→ **What is needed**
Copy each line below containing "within".

→ **Extracted material**
---*---

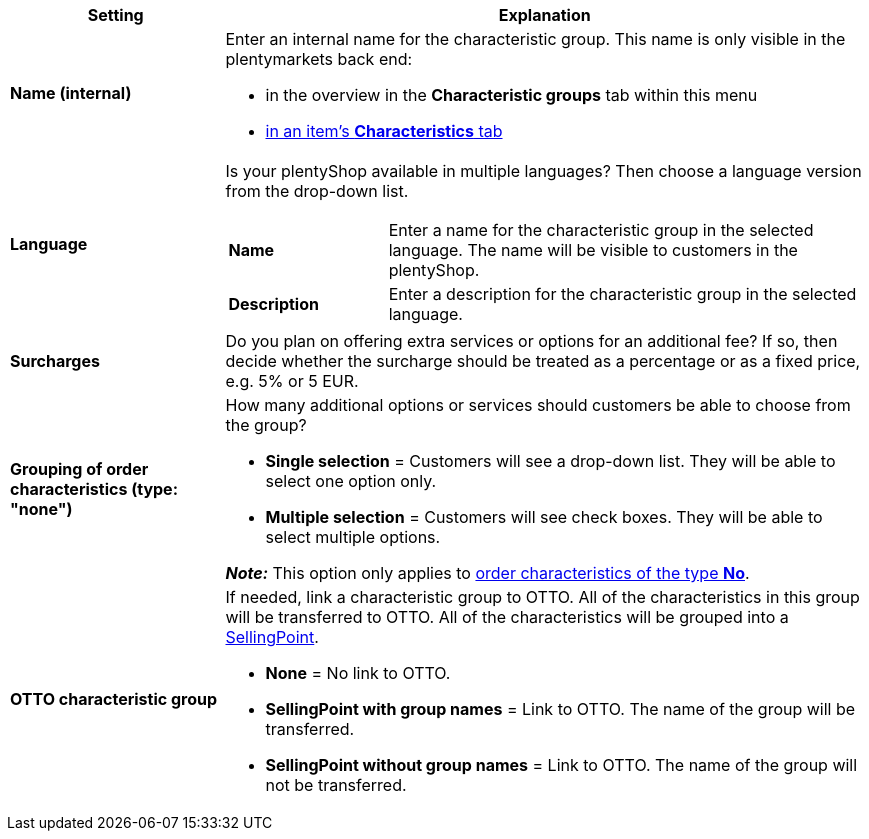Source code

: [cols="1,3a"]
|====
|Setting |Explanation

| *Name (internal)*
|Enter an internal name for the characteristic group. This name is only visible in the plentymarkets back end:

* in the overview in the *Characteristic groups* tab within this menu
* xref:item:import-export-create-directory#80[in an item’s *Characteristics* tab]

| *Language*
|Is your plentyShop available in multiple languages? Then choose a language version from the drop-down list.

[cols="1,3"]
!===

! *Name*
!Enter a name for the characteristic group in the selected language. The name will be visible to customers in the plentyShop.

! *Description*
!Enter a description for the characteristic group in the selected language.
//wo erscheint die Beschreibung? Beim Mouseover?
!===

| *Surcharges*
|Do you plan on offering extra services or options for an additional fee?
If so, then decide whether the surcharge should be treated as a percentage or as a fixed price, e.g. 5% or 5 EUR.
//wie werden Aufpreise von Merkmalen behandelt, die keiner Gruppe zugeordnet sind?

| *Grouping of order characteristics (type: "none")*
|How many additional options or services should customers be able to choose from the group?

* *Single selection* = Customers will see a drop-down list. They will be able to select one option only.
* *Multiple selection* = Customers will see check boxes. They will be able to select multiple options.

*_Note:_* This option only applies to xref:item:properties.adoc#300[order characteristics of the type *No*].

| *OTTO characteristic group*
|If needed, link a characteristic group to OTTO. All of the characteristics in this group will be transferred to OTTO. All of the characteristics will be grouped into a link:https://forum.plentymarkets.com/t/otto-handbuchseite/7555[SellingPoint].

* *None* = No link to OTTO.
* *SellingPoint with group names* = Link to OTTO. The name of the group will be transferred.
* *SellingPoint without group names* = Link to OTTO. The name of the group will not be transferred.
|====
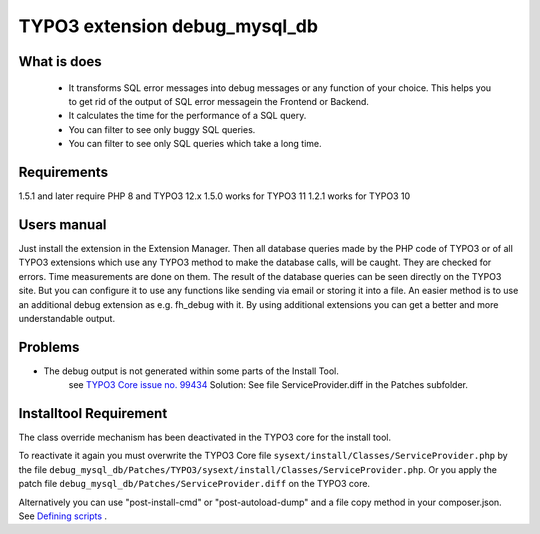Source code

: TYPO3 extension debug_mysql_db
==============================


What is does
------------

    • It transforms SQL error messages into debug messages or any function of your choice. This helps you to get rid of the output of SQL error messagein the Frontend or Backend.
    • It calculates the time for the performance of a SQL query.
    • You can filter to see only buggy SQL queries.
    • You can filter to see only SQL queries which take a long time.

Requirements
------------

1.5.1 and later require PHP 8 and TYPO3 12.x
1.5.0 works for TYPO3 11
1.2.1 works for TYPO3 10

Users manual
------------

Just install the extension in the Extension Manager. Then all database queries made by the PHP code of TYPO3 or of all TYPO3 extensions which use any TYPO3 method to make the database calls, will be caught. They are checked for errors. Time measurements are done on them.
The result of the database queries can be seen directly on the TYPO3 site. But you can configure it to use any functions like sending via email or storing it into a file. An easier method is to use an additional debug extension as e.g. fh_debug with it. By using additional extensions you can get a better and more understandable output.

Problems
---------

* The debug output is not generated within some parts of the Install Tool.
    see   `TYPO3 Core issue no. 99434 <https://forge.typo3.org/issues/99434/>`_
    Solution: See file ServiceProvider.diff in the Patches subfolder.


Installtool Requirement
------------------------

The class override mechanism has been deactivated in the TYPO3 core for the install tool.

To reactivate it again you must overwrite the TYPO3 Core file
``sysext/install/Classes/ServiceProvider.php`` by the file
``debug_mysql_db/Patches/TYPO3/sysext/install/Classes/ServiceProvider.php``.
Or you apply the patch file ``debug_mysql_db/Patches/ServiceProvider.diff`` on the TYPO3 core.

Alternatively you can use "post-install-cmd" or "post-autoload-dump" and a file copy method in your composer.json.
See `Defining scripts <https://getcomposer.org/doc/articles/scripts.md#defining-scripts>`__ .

---*---

→ **Expected answer**
* in the overview in the *Characteristic groups* tab within this menu
* The debug output is not generated within some parts of the Install Tool.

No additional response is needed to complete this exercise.